Exercise details: Only the lines from the one containing "RECEIVE MORE DISCOUNTS IN YOUR" through the end of the entries should be returned, exactly as they are, with the pictures omitted.

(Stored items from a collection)
------------------------------------

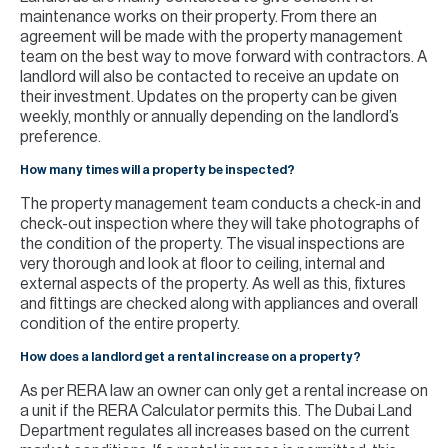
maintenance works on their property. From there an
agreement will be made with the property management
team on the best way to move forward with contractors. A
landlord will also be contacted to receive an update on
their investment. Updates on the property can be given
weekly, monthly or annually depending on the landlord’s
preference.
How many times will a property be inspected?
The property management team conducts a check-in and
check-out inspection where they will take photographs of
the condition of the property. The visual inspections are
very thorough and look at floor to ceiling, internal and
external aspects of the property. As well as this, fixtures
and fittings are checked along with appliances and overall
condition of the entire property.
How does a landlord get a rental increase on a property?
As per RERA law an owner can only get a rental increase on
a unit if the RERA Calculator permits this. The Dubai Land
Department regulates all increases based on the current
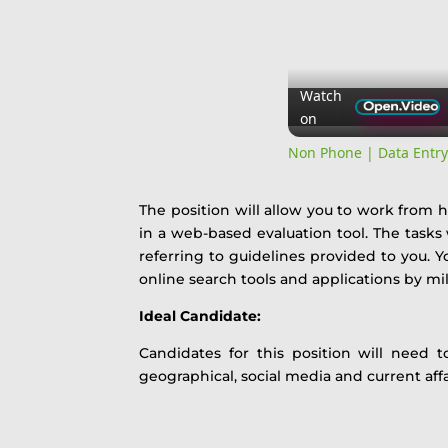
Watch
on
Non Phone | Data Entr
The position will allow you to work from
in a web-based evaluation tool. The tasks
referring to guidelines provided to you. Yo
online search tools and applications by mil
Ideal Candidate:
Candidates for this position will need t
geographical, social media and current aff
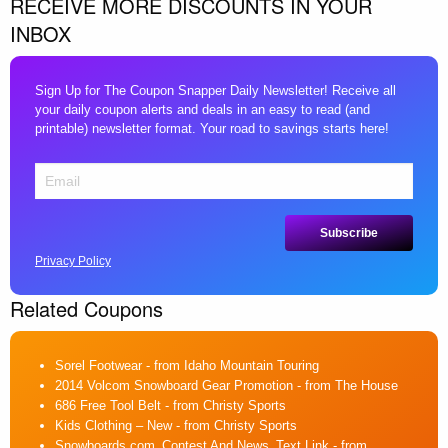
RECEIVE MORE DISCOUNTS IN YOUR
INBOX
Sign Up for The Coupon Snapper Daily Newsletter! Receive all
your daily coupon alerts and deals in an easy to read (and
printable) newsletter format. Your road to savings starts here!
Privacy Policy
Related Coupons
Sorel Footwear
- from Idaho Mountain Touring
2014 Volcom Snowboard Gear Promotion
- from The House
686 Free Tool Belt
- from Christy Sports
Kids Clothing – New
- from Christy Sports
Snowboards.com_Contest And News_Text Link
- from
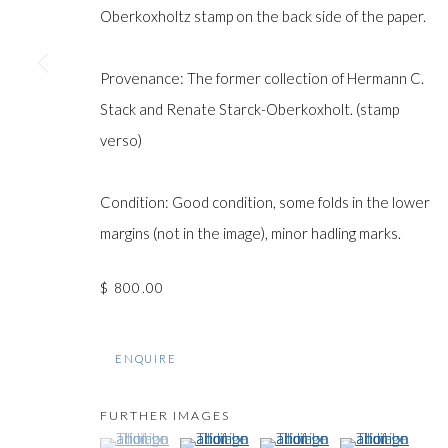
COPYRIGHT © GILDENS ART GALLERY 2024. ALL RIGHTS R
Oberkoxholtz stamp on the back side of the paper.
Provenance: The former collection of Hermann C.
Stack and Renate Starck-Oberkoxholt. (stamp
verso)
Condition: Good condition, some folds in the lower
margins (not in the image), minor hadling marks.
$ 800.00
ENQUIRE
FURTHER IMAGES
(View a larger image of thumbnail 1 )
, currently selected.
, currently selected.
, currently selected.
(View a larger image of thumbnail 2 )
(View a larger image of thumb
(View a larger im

------------------------------------

Finished exercise:
RECEIVE MORE DISCOUNTS IN YOUR
INBOX
Sign Up for The Coupon Snapper Daily Newsletter! Receive all
your daily coupon alerts and deals in an easy to read (and
printable) newsletter format. Your road to savings starts here!
Privacy Policy
Related Coupons
Sorel Footwear
- from Idaho Mountain Touring
2014 Volcom Snowboard Gear Promotion
- from The House
686 Free Tool Belt
- from Christy Sports
Kids Clothing – New
- from Christy Sports
Snowboards.com_Contest And News_Text Link
- from
COPYRIGHT © GILDENS ART GALLERY 2024. ALL RIGHTS R
Oberkoxholtz stamp on the back side of the paper.
Provenance: The former collection of Hermann C.
Stack and Renate Starck-Oberkoxholt. (stamp
verso)
Condition: Good condition, some folds in the lower
margins (not in the image), minor hadling marks.
$ 800.00
ENQUIRE
FURTHER IMAGES
(View a larger image of thumbnail 1 )
, currently selected.
, currently selected.
, currently selected.
(View a larger image of thumbnail 2 )
(View a larger image of thumb
(View a larger im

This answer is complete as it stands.